“Me too” evidence is a type of evidence used in employment cases. Typically, a victim of harassment/discrimination may come to learn that others have also been the victim of harassment/discrimination and will want to use that evidence to help them prove their case. That is where the phrase “me too” evidence comes into play. SeeJohnson v. United Cerebral Palsy/Spastic Children’s Foundation of Los Angeles and Ventura Counties(2009) 173 Cal. App. 4th 740.Having others who experienced harassment/discrimination at the same place of work can be very helpful to your case because as they say, “where there is smoke, there is fire.” But, like any evidence, there is always a question of whether it will be admitted into the court by the judge.
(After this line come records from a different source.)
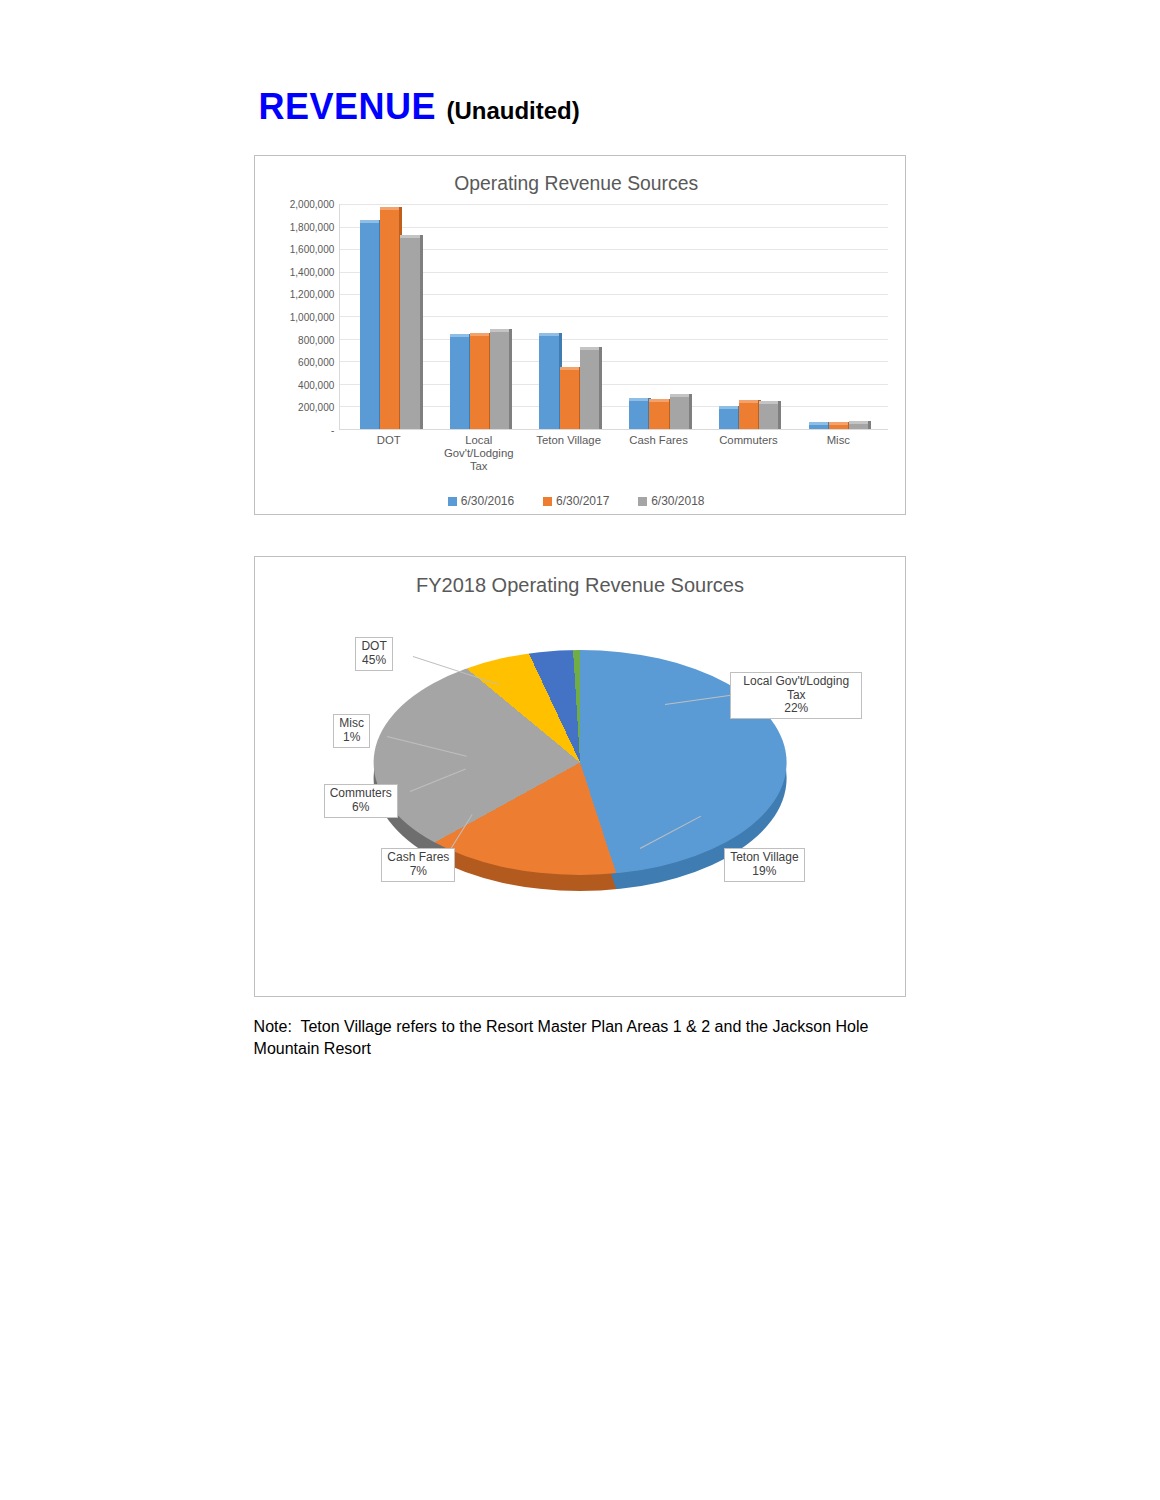REVENUE (Unaudited)
Operating Revenue Sources
2,000,000 1,800,000 1,600,000 1,400,000 1,200,000 1,000,000 800,000 600,000 400,000 200,000 -
DOT
Local
Gov't/Lodging
Tax
Teton Village
Cash Fares
Commuters
Misc
6/30/2016
6/30/2017
6/30/2018
FY2018 Operating Revenue Sources
DOT
45%
Local Gov't/Lodging Tax
22%
Misc
1%
Commuters
6%
Cash Fares
7%
Teton Village
19%
Note: Teton Village refers to the Resort Master Plan Areas 1 & 2 and the Jackson Hole Mountain Resort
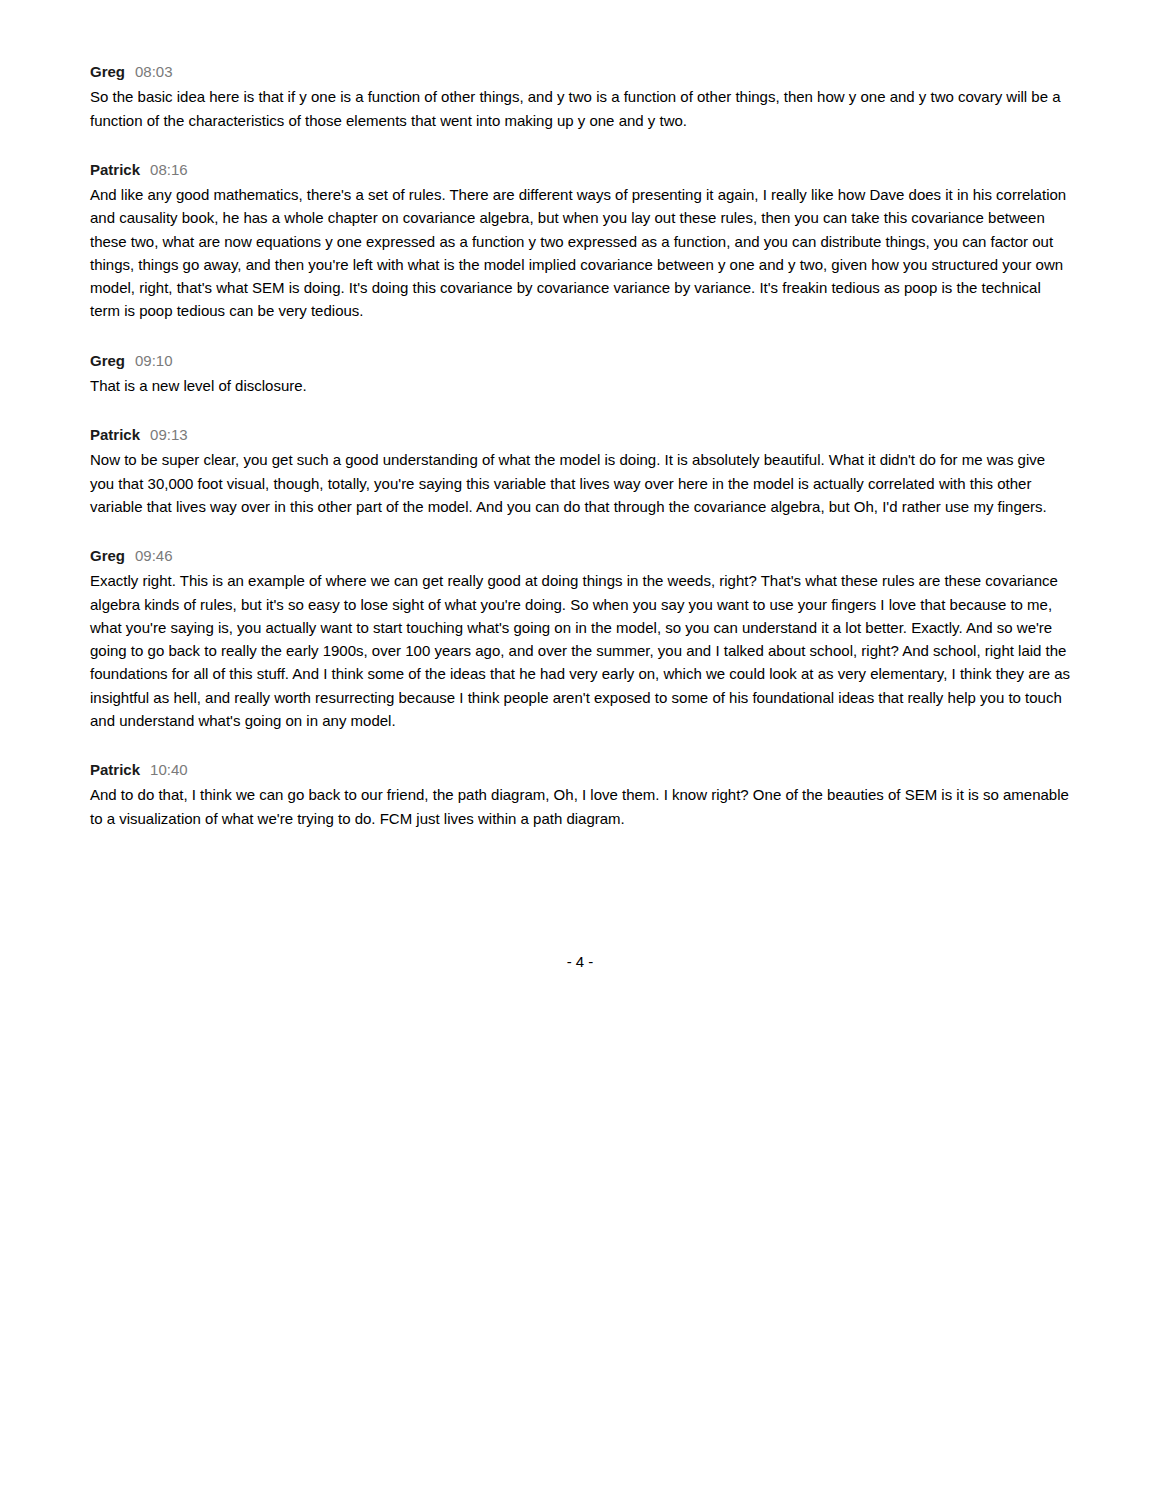Greg 08:03
So the basic idea here is that if y one is a function of other things, and y two is a function of other things, then how y one and y two covary will be a function of the characteristics of those elements that went into making up y one and y two.
Patrick 08:16
And like any good mathematics, there's a set of rules. There are different ways of presenting it again, I really like how Dave does it in his correlation and causality book, he has a whole chapter on covariance algebra, but when you lay out these rules, then you can take this covariance between these two, what are now equations y one expressed as a function y two expressed as a function, and you can distribute things, you can factor out things, things go away, and then you're left with what is the model implied covariance between y one and y two, given how you structured your own model, right, that's what SEM is doing. It's doing this covariance by covariance variance by variance. It's freakin tedious as poop is the technical term is poop tedious can be very tedious.
Greg 09:10
That is a new level of disclosure.
Patrick 09:13
Now to be super clear, you get such a good understanding of what the model is doing. It is absolutely beautiful. What it didn't do for me was give you that 30,000 foot visual, though, totally, you're saying this variable that lives way over here in the model is actually correlated with this other variable that lives way over in this other part of the model. And you can do that through the covariance algebra, but Oh, I'd rather use my fingers.
Greg 09:46
Exactly right. This is an example of where we can get really good at doing things in the weeds, right? That's what these rules are these covariance algebra kinds of rules, but it's so easy to lose sight of what you're doing. So when you say you want to use your fingers I love that because to me, what you're saying is, you actually want to start touching what's going on in the model, so you can understand it a lot better. Exactly. And so we're going to go back to really the early 1900s, over 100 years ago, and over the summer, you and I talked about school, right? And school, right laid the foundations for all of this stuff. And I think some of the ideas that he had very early on, which we could look at as very elementary, I think they are as insightful as hell, and really worth resurrecting because I think people aren't exposed to some of his foundational ideas that really help you to touch and understand what's going on in any model.
Patrick 10:40
And to do that, I think we can go back to our friend, the path diagram, Oh, I love them. I know right? One of the beauties of SEM is it is so amenable to a visualization of what we're trying to do. FCM just lives within a path diagram.
- 4 -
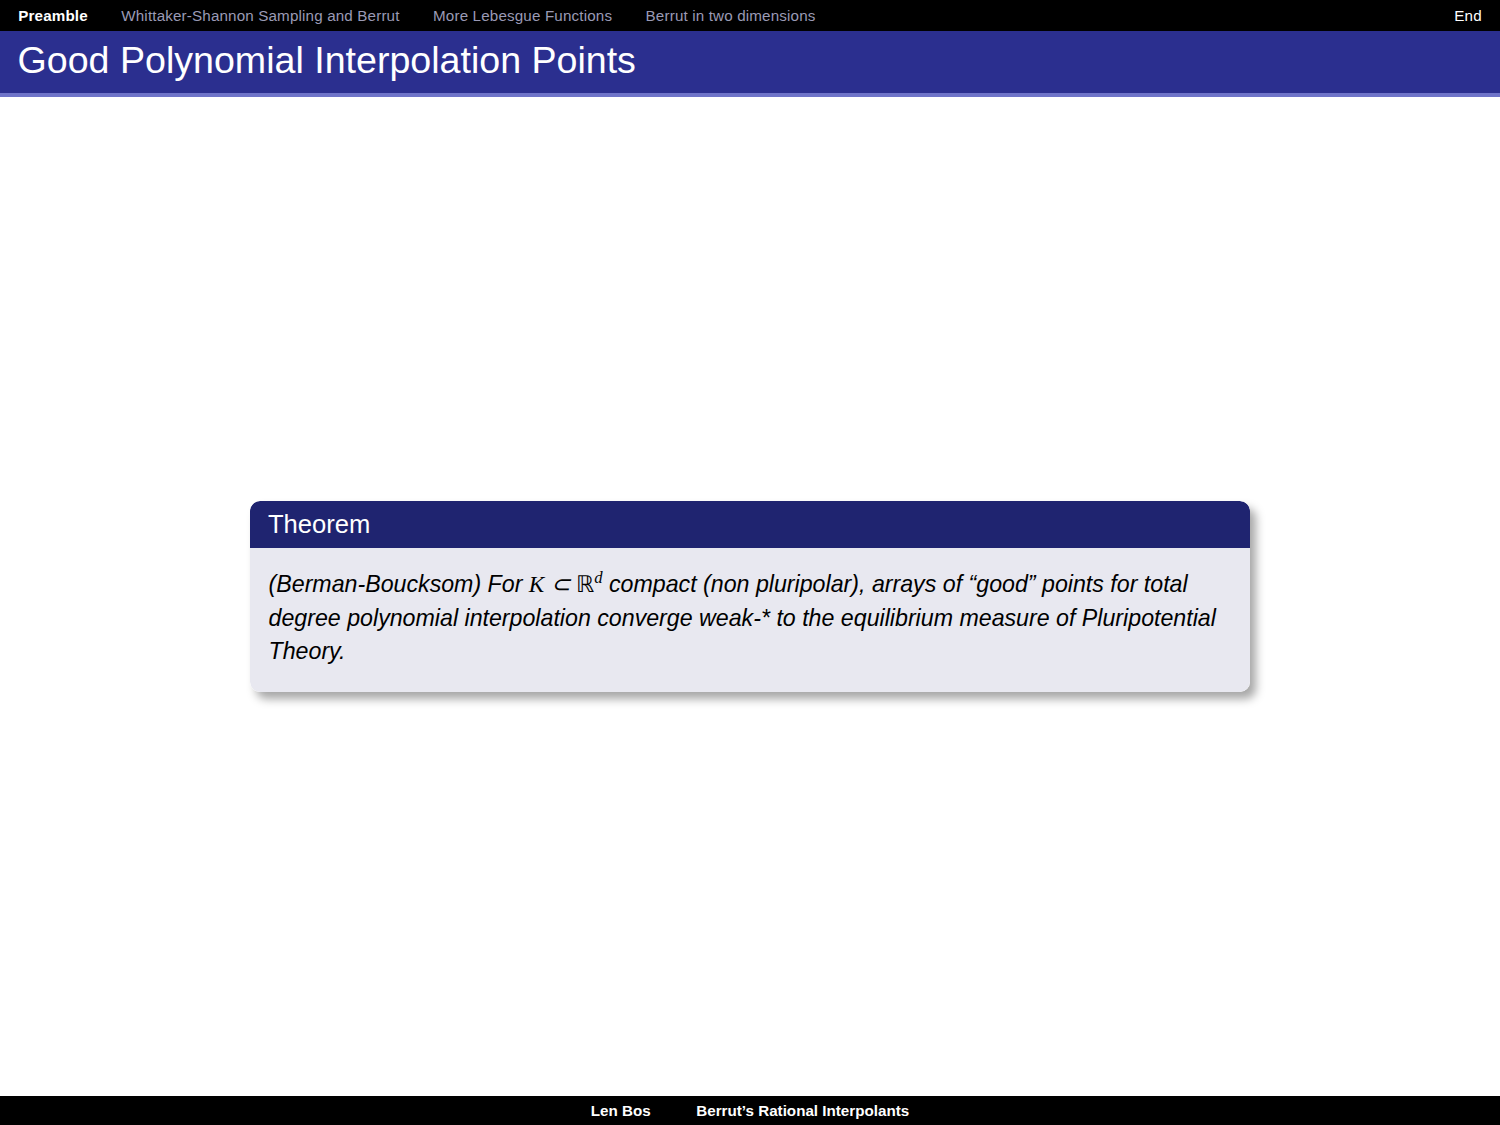Preamble Whittaker-Shannon Sampling and Berrut More Lebesgue Functions Berrut in two dimensions End
Good Polynomial Interpolation Points
Theorem
(Berman-Boucksom) For K ⊂ ℝd compact (non pluripolar), arrays of “good” points for total degree polynomial interpolation converge weak-* to the equilibrium measure of Pluripotential Theory.
Len Bos Berrut’s Rational Interpolants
Defense lawyers, representing employers, do not like me too evidence, and they will do as much as possible to keep it out. Defense lawyers take the position that the victim of harassment/discrimination had to know that others were also experiencing harassment/discrimination at the time it was going on in order for me too evidence to be admitted into court. SeeFisher v. San Pedro Peninsula Hospital (1989) 214 Cal.App.3d 590.
If a judge or jury hears that others at work experienced the same harassment/discrimination that you did, then that me too evidence will likely convince the judge/jury that you are not making up or exaggerating your claim. And, when it comes time for the judge/jury to decide if you are right or wrong, having another person also experiencing the same problems can make that crucial difference in your case.
Generally, in order to have me too evidence admitted into evidence (allow the judge/jury to see/hear it), the victim needs to show that the victim knew that this other victim was or had experienced the same harassment/discrimination that you experienced. Sounds simple, but like many employment cases, victims do not always complain or voice their concerns out of fear of retaliation, losing their jobs in an already weak economy or just plain humiliation. Therefore, a lot of times, a victim of harassment/discrimination may never know of the other victims until well into after a lawsuit was filed, if at all. By then, courts may not admit that me too evidence because you did not know of the other victim while you yourself were going through the harassment/discrimination. Luckily, for employees, that no longer has to be the case.
In Pantoja v. Anton (August, 2011) 198 Cal.App.4th 87, the California Appellate Court ruled that a victim seeking to admit me too evidence did not need to know of the other victim’s harassment/discrimination in order to have me too evidence admitted into court. Instead, the Appellate Court ruled that a victim of harassment/discrimination can use recently discovered me too evidence to (1) impeach the defendant who denies ever committing harassment/discrimination before or (2) to show intent of the defendant to harass/discriminate against others in the same way.
Based on a reading of this ruling, the Appellate Court has provided victims of harassment more opportunities to prove they were a victim of harassment/discrimination. It no longer has to be a “he said, she said” type case. This ruling undoubtedly expands the rights of victims of harassment/discrimination in proving they were the unfortunate victims of harassment/discrimination.